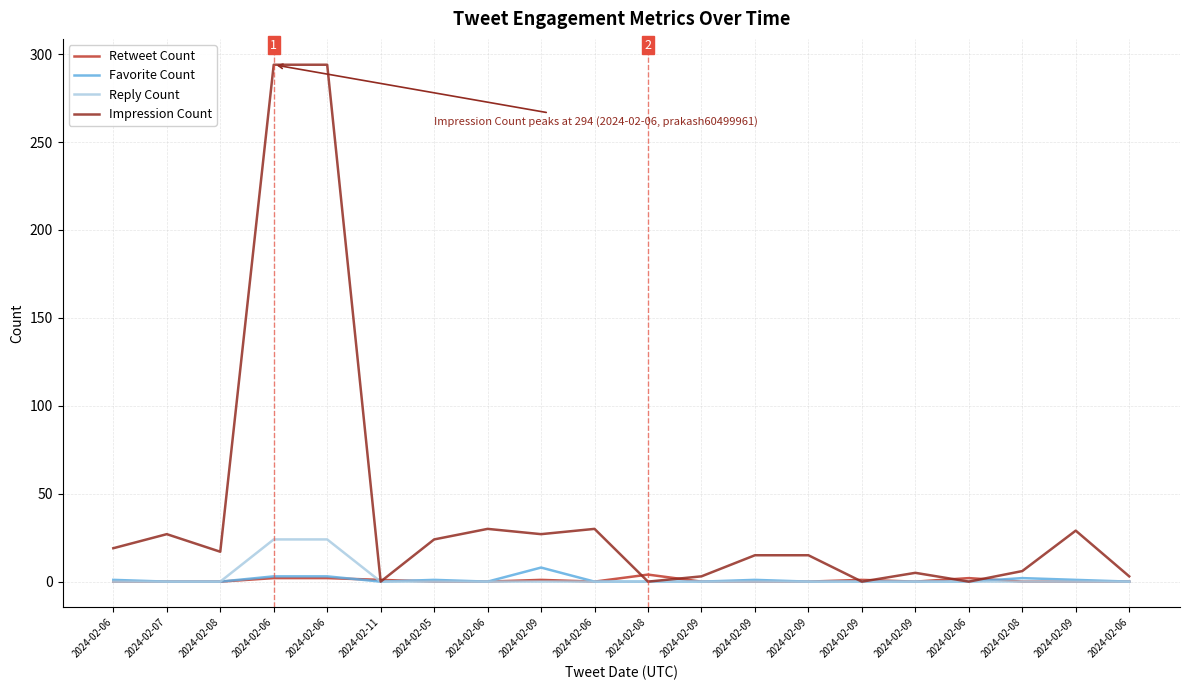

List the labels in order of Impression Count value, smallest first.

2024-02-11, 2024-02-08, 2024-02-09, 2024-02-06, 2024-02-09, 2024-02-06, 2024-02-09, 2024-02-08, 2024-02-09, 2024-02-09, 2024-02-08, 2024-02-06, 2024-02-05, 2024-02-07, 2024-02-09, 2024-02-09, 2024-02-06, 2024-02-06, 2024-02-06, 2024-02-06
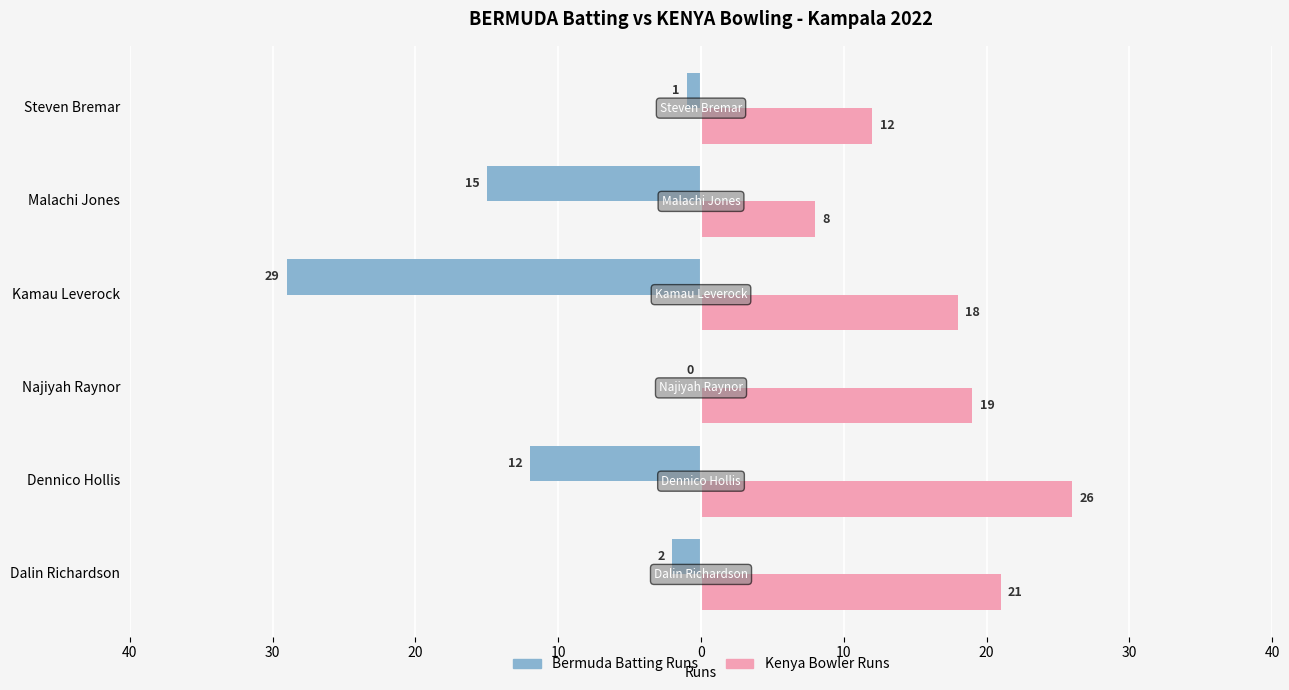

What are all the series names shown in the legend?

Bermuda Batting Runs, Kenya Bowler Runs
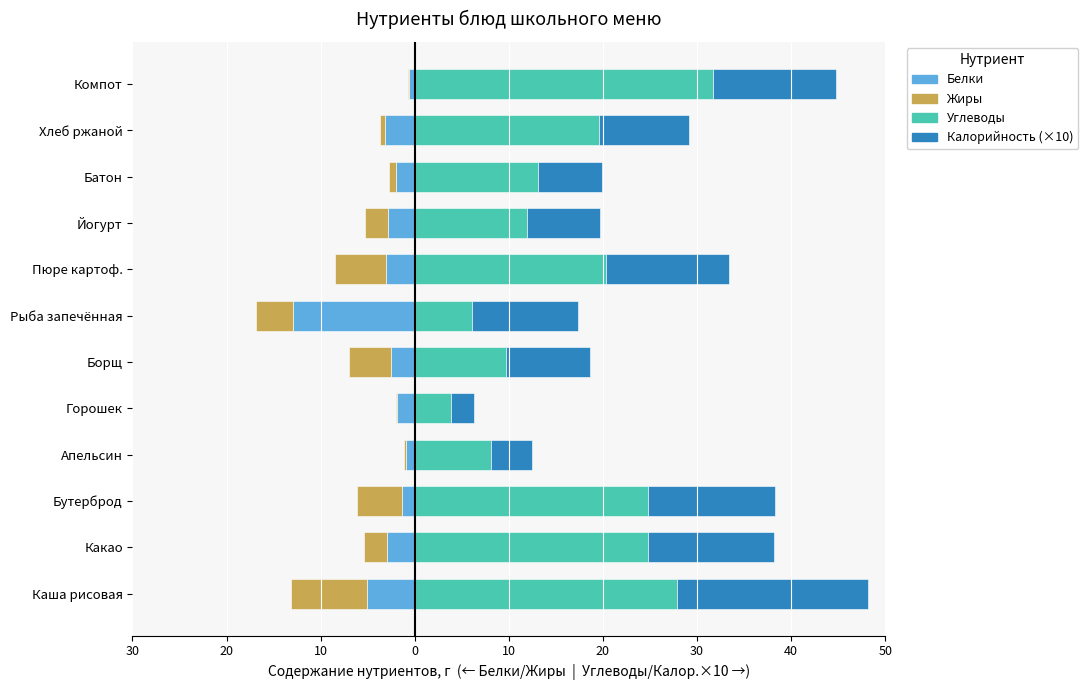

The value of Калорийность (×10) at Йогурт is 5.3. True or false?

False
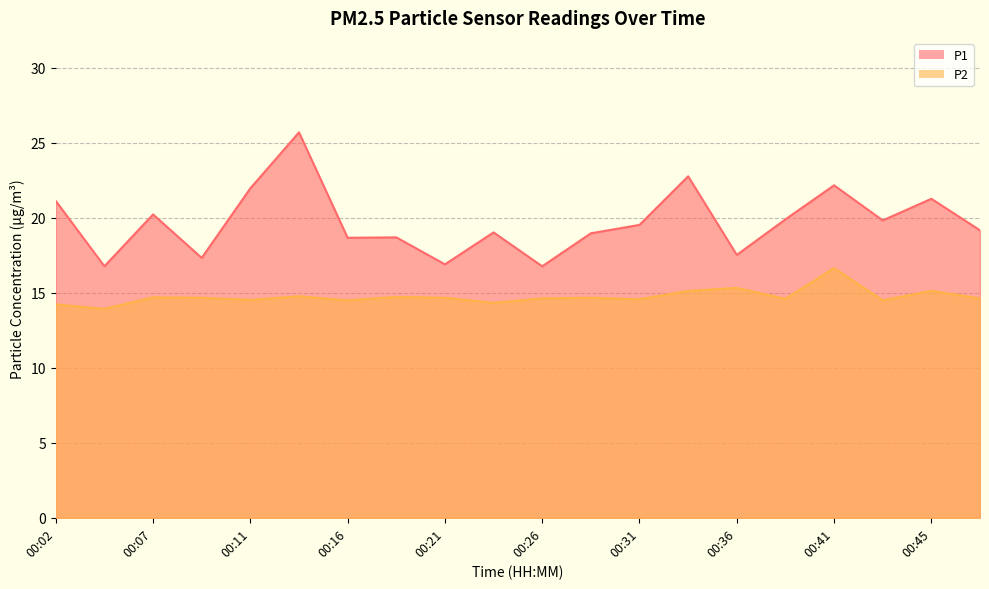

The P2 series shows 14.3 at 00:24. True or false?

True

--

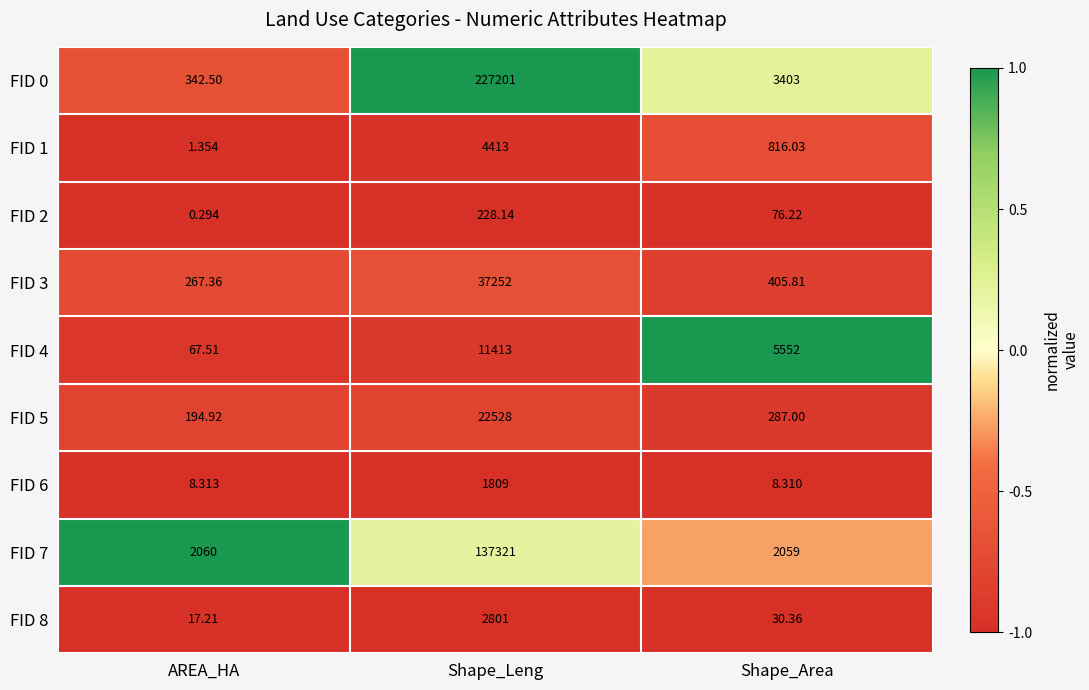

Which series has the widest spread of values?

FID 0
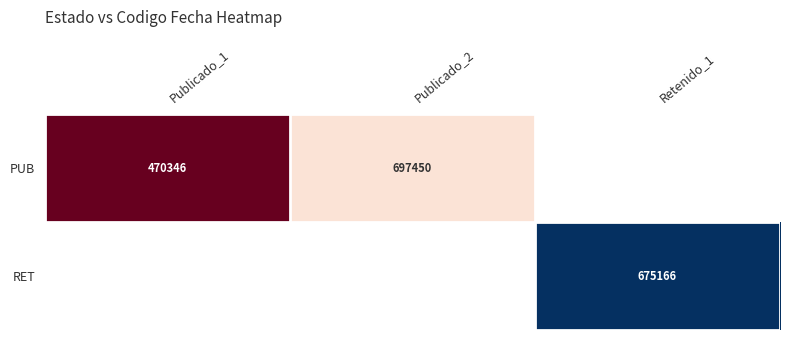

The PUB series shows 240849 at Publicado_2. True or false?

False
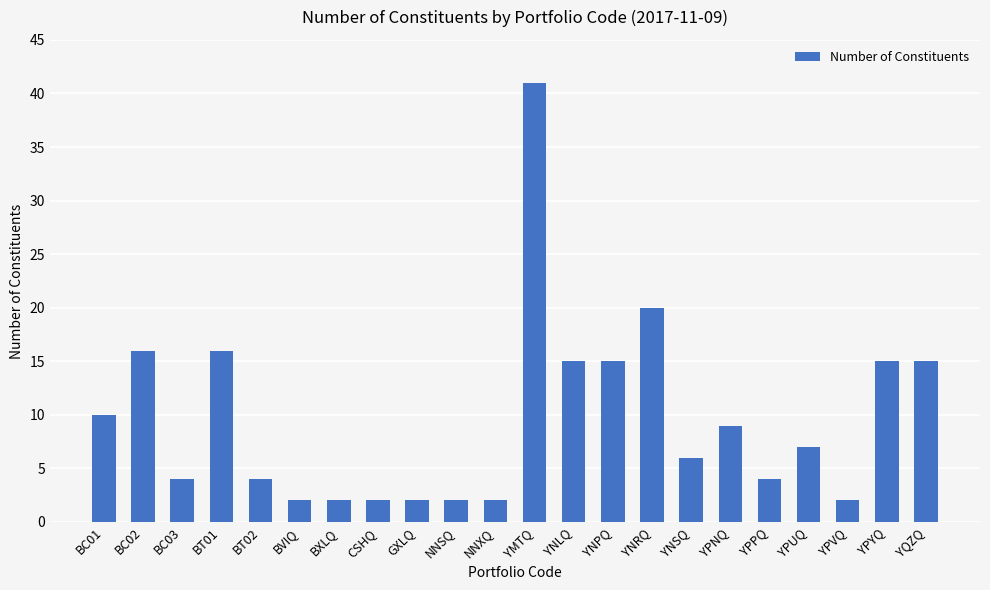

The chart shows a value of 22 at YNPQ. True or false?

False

--

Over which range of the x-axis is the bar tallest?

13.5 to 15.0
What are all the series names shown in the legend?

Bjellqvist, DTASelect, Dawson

--

Copy the listing starting with the line with "The value of" and going on through the line with "The P2 series", substituting "Correct or incorrect" for "True or false" and leaving everything else unchanged. Omit the pictures from your copy.

The value of Калорийность (×10) at Йогурт is 5.3. Correct or incorrect?

False

The P2 series shows 14.3 at 00:24. Correct or incorrect?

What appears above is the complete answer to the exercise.